View larger version (92K): [in a new window]   Fig. 6. Confocal microscopy of parietal cell cultures double stained for expression of H,K-ATPase (HK, red) and CFP-ezrin T567D mutant (green). Resting cells displayed T567D ezrin primarily on the surface basolateral membrane often appearing as extensive surface projections. HK staining was distributed (relocated) to the basolateral membrane colocalized as a subset of T567D staining. After treating the cultures with histamine plus IBMX, parietal cells prominently expressing T567D ezrin did not respond to the stimulation, but neighboring cells expressing little or no T567D ezrin assumed the typical secretory phenotype. Bars, 10 µm.

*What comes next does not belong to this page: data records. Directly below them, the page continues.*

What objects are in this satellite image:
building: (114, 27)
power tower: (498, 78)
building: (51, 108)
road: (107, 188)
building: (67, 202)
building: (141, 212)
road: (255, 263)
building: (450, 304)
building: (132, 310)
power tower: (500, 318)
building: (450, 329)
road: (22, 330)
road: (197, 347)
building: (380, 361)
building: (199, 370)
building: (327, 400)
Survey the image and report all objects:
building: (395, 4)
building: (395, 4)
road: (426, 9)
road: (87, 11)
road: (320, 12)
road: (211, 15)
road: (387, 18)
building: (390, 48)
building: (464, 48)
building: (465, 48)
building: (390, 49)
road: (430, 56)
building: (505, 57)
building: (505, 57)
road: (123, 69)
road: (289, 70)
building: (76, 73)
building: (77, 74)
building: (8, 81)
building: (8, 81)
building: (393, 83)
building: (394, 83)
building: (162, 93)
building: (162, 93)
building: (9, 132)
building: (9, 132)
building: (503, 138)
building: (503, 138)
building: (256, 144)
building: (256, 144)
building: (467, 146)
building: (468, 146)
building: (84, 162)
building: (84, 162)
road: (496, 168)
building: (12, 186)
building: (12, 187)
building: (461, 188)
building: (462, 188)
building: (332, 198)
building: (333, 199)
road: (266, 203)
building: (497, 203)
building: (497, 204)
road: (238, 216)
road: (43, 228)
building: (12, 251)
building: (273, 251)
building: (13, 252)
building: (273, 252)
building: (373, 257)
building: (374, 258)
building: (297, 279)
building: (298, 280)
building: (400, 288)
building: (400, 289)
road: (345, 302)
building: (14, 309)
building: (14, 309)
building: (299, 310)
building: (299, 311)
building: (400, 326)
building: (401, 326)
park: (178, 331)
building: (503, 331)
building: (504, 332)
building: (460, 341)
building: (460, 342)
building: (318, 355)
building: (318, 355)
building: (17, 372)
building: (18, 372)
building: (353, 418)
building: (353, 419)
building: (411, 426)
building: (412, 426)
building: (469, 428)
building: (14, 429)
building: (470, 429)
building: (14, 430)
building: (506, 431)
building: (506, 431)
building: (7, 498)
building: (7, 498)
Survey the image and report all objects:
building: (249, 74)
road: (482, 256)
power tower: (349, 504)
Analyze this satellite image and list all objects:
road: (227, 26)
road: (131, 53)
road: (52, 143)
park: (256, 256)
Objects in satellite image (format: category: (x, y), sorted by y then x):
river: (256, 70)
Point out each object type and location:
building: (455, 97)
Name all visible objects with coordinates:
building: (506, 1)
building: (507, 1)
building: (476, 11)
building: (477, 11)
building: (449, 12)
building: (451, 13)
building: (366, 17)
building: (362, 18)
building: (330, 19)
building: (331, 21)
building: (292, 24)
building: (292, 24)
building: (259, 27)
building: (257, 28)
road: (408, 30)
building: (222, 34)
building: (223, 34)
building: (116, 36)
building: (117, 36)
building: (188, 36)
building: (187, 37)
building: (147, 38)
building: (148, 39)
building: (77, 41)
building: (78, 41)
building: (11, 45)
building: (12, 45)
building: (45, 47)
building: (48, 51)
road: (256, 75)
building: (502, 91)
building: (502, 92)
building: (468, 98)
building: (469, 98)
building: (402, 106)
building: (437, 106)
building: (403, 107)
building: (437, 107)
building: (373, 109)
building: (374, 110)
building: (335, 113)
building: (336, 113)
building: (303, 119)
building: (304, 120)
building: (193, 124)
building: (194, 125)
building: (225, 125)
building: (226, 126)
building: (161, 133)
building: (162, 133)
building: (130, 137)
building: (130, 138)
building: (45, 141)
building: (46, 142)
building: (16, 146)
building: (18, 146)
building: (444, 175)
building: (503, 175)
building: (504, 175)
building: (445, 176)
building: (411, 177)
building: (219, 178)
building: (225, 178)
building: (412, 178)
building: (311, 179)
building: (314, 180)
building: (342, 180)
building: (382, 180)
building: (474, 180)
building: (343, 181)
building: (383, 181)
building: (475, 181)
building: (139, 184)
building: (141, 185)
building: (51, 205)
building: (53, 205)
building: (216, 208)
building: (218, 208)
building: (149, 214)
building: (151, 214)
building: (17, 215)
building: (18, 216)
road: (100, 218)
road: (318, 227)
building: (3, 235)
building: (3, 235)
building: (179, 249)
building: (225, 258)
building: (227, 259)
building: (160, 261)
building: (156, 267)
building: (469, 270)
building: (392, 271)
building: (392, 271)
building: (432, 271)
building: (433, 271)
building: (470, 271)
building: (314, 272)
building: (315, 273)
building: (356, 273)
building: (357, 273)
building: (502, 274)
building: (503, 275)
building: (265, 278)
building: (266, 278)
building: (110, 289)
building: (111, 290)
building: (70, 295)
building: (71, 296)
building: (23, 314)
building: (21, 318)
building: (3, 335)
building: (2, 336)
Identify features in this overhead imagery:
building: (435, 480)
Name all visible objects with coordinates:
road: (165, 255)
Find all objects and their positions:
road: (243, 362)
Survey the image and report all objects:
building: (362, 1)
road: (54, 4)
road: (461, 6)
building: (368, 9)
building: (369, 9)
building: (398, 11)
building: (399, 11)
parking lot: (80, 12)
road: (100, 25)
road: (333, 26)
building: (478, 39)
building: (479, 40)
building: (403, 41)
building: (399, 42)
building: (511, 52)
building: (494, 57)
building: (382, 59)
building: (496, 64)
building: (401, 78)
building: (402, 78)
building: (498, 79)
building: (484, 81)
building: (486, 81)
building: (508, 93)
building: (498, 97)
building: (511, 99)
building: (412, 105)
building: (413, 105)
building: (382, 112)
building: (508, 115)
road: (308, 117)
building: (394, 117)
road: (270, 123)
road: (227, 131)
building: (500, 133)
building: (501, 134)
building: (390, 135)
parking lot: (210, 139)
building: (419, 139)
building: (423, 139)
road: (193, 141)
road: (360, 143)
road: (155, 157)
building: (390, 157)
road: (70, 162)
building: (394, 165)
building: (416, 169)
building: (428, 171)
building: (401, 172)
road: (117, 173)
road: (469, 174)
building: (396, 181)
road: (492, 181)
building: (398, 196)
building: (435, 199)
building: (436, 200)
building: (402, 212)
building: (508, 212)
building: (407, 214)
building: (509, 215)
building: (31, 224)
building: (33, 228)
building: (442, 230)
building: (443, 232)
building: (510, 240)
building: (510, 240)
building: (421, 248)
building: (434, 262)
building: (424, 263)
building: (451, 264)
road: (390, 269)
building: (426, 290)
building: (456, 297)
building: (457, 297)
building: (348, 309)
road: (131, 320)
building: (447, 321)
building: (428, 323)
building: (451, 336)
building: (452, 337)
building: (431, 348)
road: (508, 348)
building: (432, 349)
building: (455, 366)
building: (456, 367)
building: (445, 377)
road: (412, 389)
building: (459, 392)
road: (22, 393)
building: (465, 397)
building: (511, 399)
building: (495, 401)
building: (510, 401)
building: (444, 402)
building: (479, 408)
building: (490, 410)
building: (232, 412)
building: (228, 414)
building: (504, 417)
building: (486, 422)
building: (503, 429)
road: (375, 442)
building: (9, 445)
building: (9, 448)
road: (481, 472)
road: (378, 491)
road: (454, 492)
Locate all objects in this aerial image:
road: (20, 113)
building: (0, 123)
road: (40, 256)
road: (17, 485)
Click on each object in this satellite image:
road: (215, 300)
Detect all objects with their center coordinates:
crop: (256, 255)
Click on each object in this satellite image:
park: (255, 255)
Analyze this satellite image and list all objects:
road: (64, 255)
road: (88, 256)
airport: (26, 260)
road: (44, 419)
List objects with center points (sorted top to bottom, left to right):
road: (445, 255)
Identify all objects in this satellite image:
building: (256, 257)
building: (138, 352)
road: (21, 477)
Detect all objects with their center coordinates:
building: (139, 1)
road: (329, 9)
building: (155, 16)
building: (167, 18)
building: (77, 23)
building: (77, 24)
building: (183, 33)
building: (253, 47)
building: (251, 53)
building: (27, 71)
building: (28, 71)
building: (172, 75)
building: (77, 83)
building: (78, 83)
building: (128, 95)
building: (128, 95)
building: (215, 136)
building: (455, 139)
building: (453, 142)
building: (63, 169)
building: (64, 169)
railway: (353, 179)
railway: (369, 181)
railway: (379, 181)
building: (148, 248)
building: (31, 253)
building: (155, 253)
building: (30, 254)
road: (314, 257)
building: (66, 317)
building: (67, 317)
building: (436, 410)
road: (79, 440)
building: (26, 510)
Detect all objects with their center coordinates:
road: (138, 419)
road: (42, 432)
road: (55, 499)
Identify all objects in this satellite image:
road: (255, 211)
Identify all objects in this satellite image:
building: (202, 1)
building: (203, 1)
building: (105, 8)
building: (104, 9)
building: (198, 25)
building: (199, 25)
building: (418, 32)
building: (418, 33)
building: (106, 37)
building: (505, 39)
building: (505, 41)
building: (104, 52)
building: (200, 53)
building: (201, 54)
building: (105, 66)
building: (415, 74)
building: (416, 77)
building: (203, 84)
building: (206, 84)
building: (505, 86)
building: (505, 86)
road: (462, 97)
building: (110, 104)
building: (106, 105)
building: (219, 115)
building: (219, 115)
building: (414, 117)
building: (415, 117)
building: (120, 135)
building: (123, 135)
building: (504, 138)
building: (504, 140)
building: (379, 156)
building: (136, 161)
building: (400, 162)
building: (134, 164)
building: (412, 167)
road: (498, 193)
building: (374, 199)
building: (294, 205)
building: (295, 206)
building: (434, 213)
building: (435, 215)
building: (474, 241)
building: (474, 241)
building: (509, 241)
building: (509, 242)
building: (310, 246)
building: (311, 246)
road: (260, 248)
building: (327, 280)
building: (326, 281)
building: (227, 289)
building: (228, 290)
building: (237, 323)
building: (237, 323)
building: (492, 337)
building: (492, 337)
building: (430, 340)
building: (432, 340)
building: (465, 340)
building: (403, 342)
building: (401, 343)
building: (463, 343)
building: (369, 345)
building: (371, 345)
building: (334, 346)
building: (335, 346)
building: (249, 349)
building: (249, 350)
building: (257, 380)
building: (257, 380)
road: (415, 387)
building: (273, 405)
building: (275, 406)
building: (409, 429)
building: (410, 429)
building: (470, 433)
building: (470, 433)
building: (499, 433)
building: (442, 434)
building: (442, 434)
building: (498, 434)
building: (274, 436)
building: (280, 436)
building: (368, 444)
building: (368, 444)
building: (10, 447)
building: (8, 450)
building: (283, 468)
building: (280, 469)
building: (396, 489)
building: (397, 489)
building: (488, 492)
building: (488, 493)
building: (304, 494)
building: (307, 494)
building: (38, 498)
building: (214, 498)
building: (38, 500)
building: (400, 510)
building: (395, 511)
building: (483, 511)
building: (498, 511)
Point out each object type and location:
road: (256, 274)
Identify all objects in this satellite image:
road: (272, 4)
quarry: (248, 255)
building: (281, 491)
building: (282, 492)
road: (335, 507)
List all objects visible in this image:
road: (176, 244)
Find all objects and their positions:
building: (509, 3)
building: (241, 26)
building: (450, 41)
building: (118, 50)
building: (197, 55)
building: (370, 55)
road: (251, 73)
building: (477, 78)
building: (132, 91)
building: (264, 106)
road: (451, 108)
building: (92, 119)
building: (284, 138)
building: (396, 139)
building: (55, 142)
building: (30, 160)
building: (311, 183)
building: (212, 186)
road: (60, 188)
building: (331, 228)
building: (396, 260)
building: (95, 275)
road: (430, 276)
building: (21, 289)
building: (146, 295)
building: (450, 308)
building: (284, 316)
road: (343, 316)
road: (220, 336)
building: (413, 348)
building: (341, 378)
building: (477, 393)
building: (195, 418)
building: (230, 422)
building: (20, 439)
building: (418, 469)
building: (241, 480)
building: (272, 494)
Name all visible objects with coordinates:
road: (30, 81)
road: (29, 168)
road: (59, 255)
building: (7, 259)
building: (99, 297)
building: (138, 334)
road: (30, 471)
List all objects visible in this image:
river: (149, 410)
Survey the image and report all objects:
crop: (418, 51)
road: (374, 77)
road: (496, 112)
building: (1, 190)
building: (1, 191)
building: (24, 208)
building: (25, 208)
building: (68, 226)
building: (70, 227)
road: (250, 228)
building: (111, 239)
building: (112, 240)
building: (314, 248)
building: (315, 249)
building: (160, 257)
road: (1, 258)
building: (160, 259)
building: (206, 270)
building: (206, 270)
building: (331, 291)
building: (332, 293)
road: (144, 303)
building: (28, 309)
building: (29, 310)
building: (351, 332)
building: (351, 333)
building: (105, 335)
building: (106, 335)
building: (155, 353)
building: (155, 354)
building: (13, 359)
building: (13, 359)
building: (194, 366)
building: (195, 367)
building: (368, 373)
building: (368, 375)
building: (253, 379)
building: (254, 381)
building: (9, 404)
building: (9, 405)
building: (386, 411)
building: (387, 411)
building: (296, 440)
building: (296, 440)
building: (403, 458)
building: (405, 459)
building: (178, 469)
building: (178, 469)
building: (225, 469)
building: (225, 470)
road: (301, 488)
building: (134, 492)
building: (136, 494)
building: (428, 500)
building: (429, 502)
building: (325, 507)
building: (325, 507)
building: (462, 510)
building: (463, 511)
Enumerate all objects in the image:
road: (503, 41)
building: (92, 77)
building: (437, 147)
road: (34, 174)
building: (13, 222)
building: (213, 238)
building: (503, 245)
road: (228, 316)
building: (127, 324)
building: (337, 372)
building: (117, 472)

View larger version (129K): [in a new window]   Fig. 7. Scanning electron microscopy of parietal cell cultures in control conditions and those infected with rAd-CFP-ezrin constructs expressing WT and the T567A and T567D mutants. The cells were cultured on silicon wafers, exposed to virus (or not) for 48 hours, then fixed, dried, coated with carbon and examined in a Hitachi scanning microscope as described in Materials and Methods. For most of the cells/treatments the plasma membrane (basolateral membrane) is studded with short projections and folds, with occasional lamellipodia and longer microvillar projections. In the case of T567D the basolateral membrane was often found to be replete with extensive long microvillar projections. Bars, 5 µm.